Lost profits are recoverable regardless of how well established a business is so long as there is some ‘yardstick’ by which prospective profits can be measured.
A business can recover lost prospective profits regardless of whether it is established or has any ‘track record.’ The party must prove that 1) the defendant’s action caused the damage and 2) there is some standard by which the amount of damages may be adequately determined.
Any ‘yardstick’ used to show the amount of profits must be reasonable, and the loss of the profits as a result of the [defendant’s conduct] must be reasonably certain. Lost profits must be established with a reasonable degree of certainty and must be a natural consequence of the wrong. The projected profits cannot be mere speculation or conjecture, but the inability to prove a precise damages amount will not prevent a plaintiff from recovering so long as it is clear that some loss resulting from the defendant’s actions is certain.”

Waterways Plaza, supra.


The deli was able to establish a yardstick because it had another location in Pembroke Pines, had success at its former smaller space within the same shopping plaza, and had limited success during the short time it was in the larger space prior to the leaks. Thus, it was able to demonstrate a history of sales that enabled its expert to establish sale projections and projected profit.

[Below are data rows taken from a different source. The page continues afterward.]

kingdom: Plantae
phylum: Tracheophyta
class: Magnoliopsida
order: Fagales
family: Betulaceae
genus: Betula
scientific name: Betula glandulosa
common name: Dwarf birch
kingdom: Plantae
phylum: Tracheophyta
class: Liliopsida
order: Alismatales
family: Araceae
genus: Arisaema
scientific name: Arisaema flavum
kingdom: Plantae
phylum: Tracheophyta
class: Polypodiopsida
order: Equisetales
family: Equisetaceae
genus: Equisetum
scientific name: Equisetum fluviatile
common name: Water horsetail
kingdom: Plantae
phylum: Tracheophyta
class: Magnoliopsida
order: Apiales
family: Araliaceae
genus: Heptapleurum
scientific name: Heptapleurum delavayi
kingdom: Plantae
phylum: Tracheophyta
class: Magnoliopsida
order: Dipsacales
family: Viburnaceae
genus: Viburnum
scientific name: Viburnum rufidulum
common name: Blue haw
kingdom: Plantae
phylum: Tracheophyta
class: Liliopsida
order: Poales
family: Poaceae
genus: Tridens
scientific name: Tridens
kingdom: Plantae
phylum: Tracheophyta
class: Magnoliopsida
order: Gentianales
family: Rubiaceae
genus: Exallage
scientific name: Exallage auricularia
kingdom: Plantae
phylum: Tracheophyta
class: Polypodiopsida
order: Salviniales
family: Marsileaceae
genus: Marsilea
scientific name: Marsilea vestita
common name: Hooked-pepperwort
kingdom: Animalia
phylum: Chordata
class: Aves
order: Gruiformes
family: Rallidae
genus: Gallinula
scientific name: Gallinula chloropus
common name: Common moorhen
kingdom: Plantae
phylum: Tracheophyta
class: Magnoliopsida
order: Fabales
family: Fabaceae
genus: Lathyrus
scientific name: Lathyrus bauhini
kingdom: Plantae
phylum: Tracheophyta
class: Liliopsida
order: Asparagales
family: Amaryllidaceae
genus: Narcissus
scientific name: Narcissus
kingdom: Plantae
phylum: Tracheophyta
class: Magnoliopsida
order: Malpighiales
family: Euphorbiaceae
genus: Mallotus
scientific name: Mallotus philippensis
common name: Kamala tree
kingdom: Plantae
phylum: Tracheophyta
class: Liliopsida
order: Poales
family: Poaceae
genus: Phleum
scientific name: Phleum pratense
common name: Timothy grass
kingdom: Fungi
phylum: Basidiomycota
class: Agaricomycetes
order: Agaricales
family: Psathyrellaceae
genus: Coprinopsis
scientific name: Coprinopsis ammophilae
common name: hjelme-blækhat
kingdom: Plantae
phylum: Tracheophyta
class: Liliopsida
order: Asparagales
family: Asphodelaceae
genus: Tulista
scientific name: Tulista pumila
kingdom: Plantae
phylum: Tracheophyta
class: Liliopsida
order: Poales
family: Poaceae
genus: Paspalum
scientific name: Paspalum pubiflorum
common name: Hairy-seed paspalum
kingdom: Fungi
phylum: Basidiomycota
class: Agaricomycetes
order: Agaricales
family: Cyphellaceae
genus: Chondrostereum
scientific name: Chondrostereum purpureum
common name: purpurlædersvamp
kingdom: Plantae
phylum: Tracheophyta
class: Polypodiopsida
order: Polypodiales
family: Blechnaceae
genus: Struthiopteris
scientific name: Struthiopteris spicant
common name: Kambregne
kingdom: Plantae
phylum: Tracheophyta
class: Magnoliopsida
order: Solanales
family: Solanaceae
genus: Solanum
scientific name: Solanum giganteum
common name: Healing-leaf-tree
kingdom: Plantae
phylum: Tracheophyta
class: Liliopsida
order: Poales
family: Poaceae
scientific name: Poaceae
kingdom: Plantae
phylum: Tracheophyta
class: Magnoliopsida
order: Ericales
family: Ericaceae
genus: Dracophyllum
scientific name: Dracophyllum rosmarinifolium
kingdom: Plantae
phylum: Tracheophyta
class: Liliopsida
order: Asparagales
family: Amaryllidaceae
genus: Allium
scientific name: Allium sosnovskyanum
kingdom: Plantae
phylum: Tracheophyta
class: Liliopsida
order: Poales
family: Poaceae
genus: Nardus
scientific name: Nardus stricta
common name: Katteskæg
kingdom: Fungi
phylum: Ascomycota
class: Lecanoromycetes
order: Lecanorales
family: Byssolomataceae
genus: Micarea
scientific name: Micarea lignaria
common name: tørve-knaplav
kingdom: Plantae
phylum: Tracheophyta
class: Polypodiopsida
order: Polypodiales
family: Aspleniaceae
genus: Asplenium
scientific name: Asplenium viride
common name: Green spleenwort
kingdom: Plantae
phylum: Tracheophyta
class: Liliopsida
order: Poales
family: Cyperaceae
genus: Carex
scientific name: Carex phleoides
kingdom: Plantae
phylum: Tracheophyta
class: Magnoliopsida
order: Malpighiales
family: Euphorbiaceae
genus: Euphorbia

Even though lost profits was the proper damages methodology, the deli wanted lost profits that extended through all lease renewals. The deli argued it clearly would have renewed the lease based on the success at that location and plaza prior to the leaks, because its rent was well below market rate, and because the successor tenants leasing the same space after the re-roof were still leasing the space close to ten years after the deli vacated the space. Despite this evidence, the Third District held that this was a question of fact to be determined by the trier of fact, and because the fact finder was the judge, the judge’s fact finding will be presumed correct on appeal unless clearly erroneous. Since the trial judge found that lost profits extending beyond the original five year lease term was speculative, the Third District affirmed the court’s fact finding because it was not clearly erroneous.


Notably, the deli also tried to foreclose an equitable lien and recorded a lis pendens against the shopping plaza. The deli’s equitable lien theory was based on the following language in the lease: “Tenant shall look solely and only to the Landlord’s interest in the Plaza in the event of any default or breach.” Waterways Plaza, supra. However, the lis pendens was discharged and the equitable lien claim was dismissed by the trial court. The deli appealed this arguing that the dismissal of the lis pendens to foreclose its equitable lien was error. The Third District affirmed the trial court finding that the language in the lease did not give the tenant an interest in the landlord’s property that would entitle it to an equitable lien and lis pendens.


This case illustrates options a tenant has when its rental space becomes untenantable, especially due to the landlord’s failure to timely implement or perform needed repairs / maintenance items. This case further illustrates the importance of knowing and proving a party’s correct damages methodology due to a breach.  Also, considering the factual circumstances in lost profit cases, such as this case, and how a party establishes its lost profits provides future guidance to ensure that these damages are proven with their required reasonable degree of certainty!